GDPR Compliance Policy

GDPR Compliance Policy – gozoo.store

1. Data Controller

The controller of your personal data on gozoo.store is:

BTI PET SUPPLIES PET FOODS AND FEED PRODUCTS PRODUCTION COMPANY SPÓŁKA Z OGRANICZONĄ ODPOWIEDZIALNOŚCIĄ
ul. Jaszowiecka 10 / 121
02-934 Warsaw, Poland
E-mail: info@gozoo.store

2. Legal Basis for Processing

We process personal data in accordance with Regulation (EU) 2016/679 (GDPR) and applicable Polish law. The legal grounds include:

  • Article 6(1)(b) GDPR – Performance of a contract: For order processing, account creation, and other contractual obligations.

  • Article 6(1)(c) GDPR – Legal obligation: To meet tax, accounting, and other statutory requirements.

  • Article 6(1)(a) GDPR – Consent: For newsletters, marketing communications, and non-essential cookies.

  • Article 6(1)(f) GDPR – Legitimate interests: For fraud prevention, system security, and customer support.

3. Principles of Data Processing

We are committed to processing personal data:

  • Lawfully, fairly, and transparently.

  • For specified, explicit, and legitimate purposes only.

  • Limited to what is necessary for the intended purposes.

  • Accurate and up-to-date.

  • Retained only as long as necessary.

  • Protected with appropriate technical and organizational measures.

4. Your Rights as a Data Subject

You have the right to:

  • Access your personal data.

  • Correct any inaccurate information.

  • Request erasure (“right to be forgotten”).

  • Restrict data processing.

  • Data portability.

  • Object to processing based on legitimate interests.

  • Withdraw consent at any time (without affecting prior processing).

Requests concerning your personal data can be sent to: info@gozoo.store

5. Data Sharing

We only share personal data with trusted partners necessary to provide our services, including:

  • Payment providers: PayPal, Mollie

  • Logistics partners: Apaczka, DHL, DPD

  • Accounting and legal service providers

  • IT and hosting providers: Shopify

Some of these providers may process data outside the EEA (e.g., Shopify servers in Canada or the USA).
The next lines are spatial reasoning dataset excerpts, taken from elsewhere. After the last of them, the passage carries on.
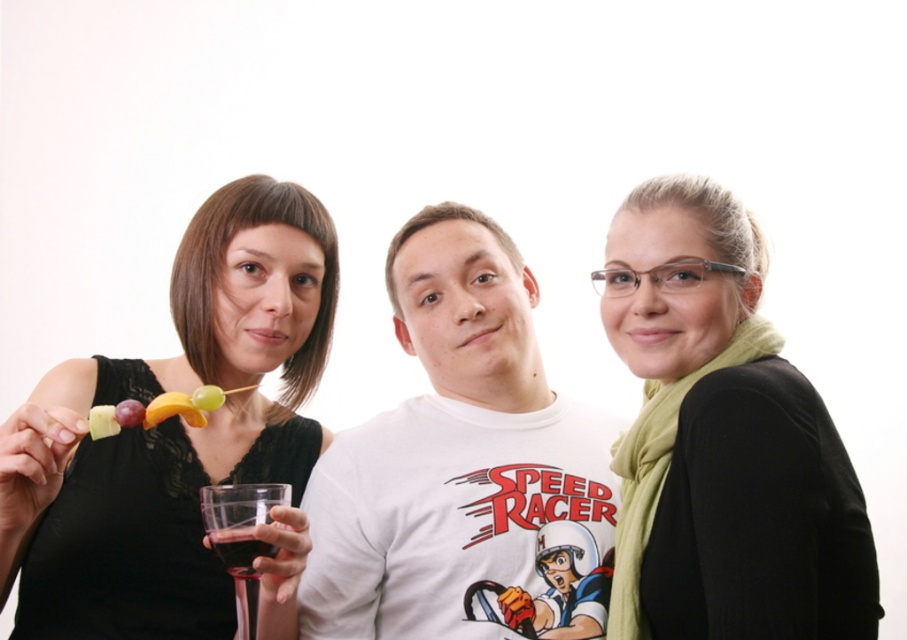
Question: Does matte plastic skewer with fruit at left appear under yellow matte pineapple at center?

Choices:
 (A) no
 (B) yes

Answer: (A)

Question: Which point is farther from the camera taking this photo?

Choices:
 (A) (116, 422)
 (B) (547, 573)
 (C) (174, 392)

Answer: (B)

Question: Which point appears closest to the camera in this image?

Choices:
 (A) (129, 408)
 (B) (584, 556)
 (C) (703, 568)
 (D) (147, 426)

Answer: (C)

Question: Which object is closer to the camera taking this photo?

Choices:
 (A) green scarf at center
 (B) white glossy helmet at center
 (C) black lace dress at upper left

Answer: (A)

Question: In this image, where is green scarf at center located relative to transparent glass at center?

Choices:
 (A) right
 (B) left

Answer: (A)

Question: Does yellow matte pineapple at center have a smaller size compared to purple matte grape at upper left?

Choices:
 (A) yes
 (B) no

Answer: (B)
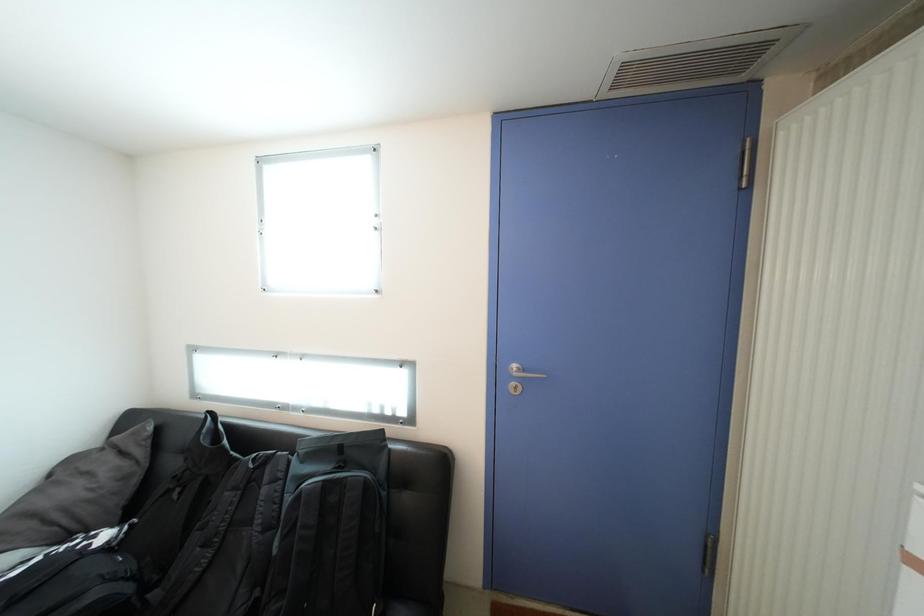
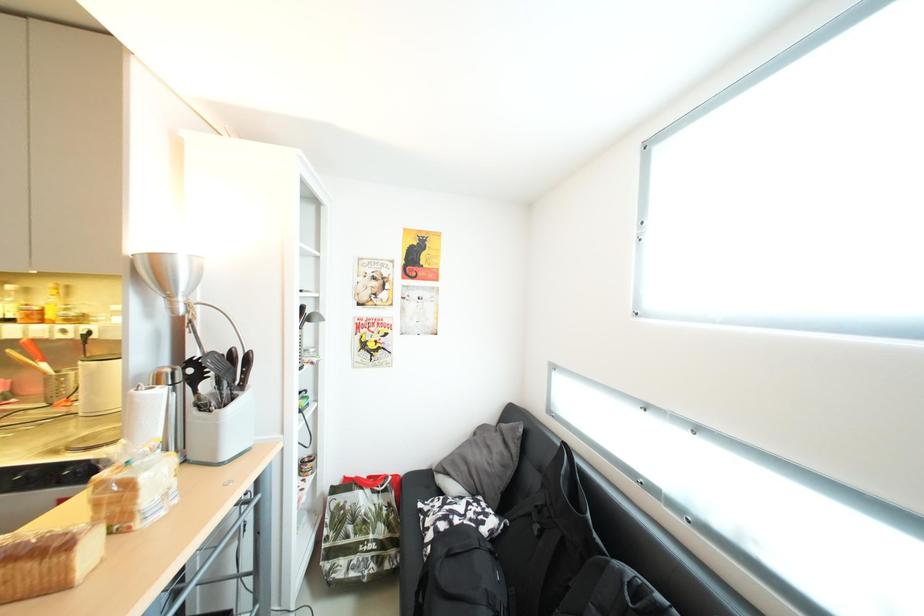
Question: The camera is either moving clockwise (left) or counter-clockwise (right) around the object. The first image is from the beginning of the video and the second image is from the end. Is the camera moving left or right when shooting the video?

Choices:
 (A) Left
 (B) Right

Answer: (B)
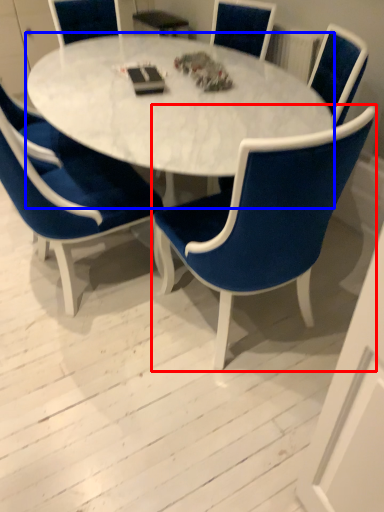
Question: Which object is closer to the camera taking this photo, chair (highlighted by a red box) or coffee table (highlighted by a blue box)?

Choices:
 (A) chair
 (B) coffee table

Answer: (A)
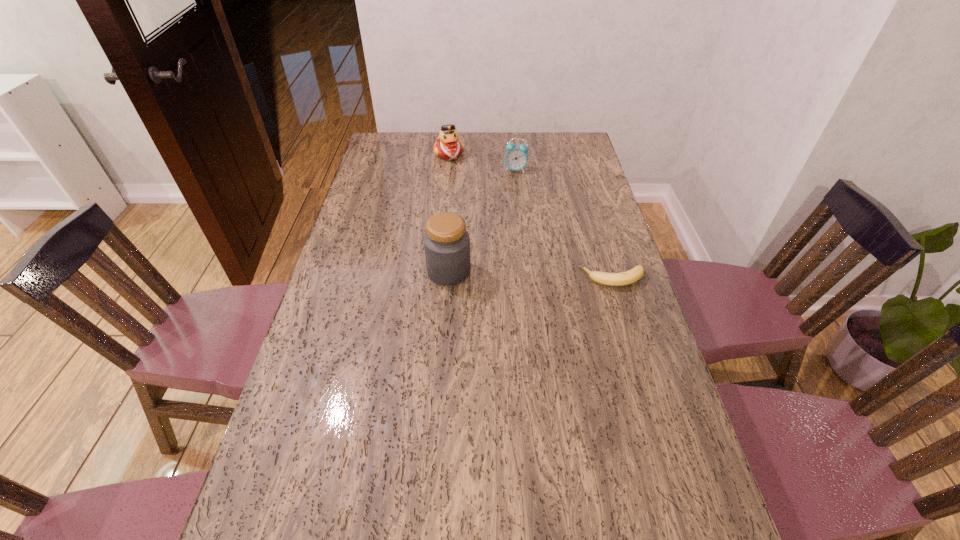
Image resolution: width=960 pixels, height=540 pixels. What are the coordinates of `vacant position located 0.200m at the stem of the rightmost object` in the screenshot? It's located at (515, 278).

You are a GUI agent. You are given a task and a screenshot of the screen. Output one action in this format:
    pyautogui.click(x=<x>, y=<y>)
    Task: Click on the free space located at the stem of the rightmost object
    This screenshot has height=540, width=960.
    Given the screenshot: What is the action you would take?
    pyautogui.click(x=501, y=278)

Identify the location of vacant space located on the face of the second object from right to left. (519, 222).

Locate an element on the screen. This screenshot has width=960, height=540. free spot located on the face of the second object from right to left is located at coordinates (521, 239).

Locate an element on the screen. This screenshot has height=540, width=960. free space located 0.160m on the face of the second object from right to left is located at coordinates (517, 198).

Identify the location of blank space located 0.080m on the face of the duck. (459, 173).

Find the location of a particular element. Image resolution: width=960 pixels, height=540 pixels. vacant area located on the face of the duck is located at coordinates (466, 185).

Image resolution: width=960 pixels, height=540 pixels. Identify the location of free point located on the face of the duck. (478, 206).

Locate an element on the screen. This screenshot has height=540, width=960. object that is at the far edge is located at coordinates (448, 147).

This screenshot has height=540, width=960. Identify the location of object that is at the right edge. (625, 278).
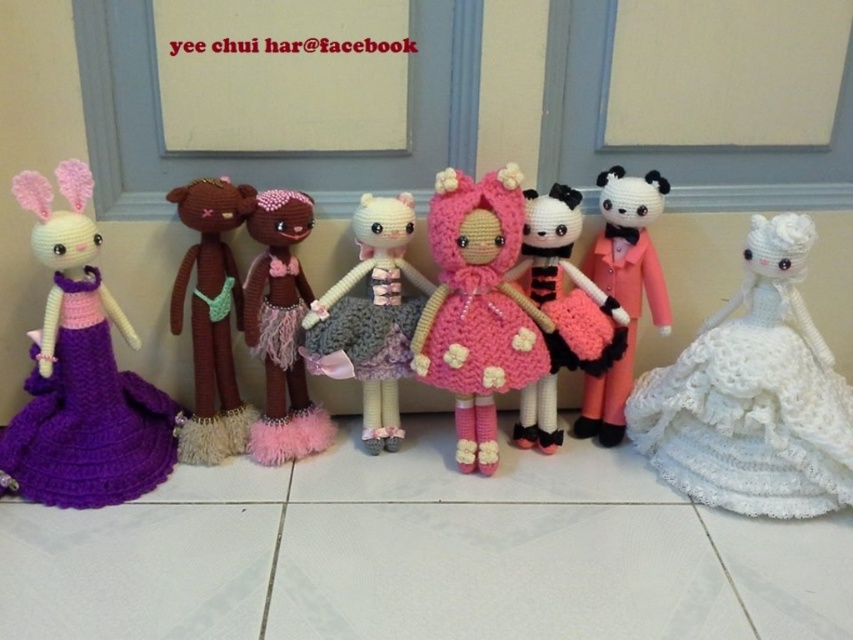
Question: Is brown yarn doll at center above panda doll at center?

Choices:
 (A) yes
 (B) no

Answer: (B)

Question: Which object is farther from the camera taking this photo?

Choices:
 (A) brown yarn teddy bear at center
 (B) purple crocheted dress at left

Answer: (A)

Question: In this image, where is white knitted dress at right located relative to pink crocheted dress at center?

Choices:
 (A) left
 (B) right

Answer: (B)

Question: Which object appears closest to the camera in this image?

Choices:
 (A) pink crocheted dress at center
 (B) panda doll at center
 (C) white knitted dress at right
 (D) purple crocheted dress at left

Answer: (C)

Question: Where is white knitted dress at right located in relation to brown yarn doll at center in the image?

Choices:
 (A) left
 (B) right

Answer: (B)

Question: Considering the real-world distances, which object is farthest from the brown yarn doll at center?

Choices:
 (A) purple crocheted dress at left
 (B) pink crocheted dress at center
 (C) white knitted dress at right

Answer: (C)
In such cases, transfers are safeguarded by:

  • Adequacy decisions (e.g., Canada)

  • Standard Contractual Clauses (SCCs) approved by the European Commission

6. Data Security

We protect your personal data using industry-standard technical and organizational measures, including:

  • Encryption

  • Pseudonymization

  • Secure access controls

  • System monitoring

These measures help prevent unauthorized access, alteration, or loss of personal data.

7. Supervisory Authority

You have the right to lodge a complaint with the Polish Data Protection Authority:

Prezes Urzędu Ochrony Danych Osobowych (UODO)
Website: www.uodo.gov.pl

8. Updates to this Policy

This GDPR Compliance Policy may be updated periodically to reflect changes in law, technology, or our business practices. Any updates will be published on gozoo.store.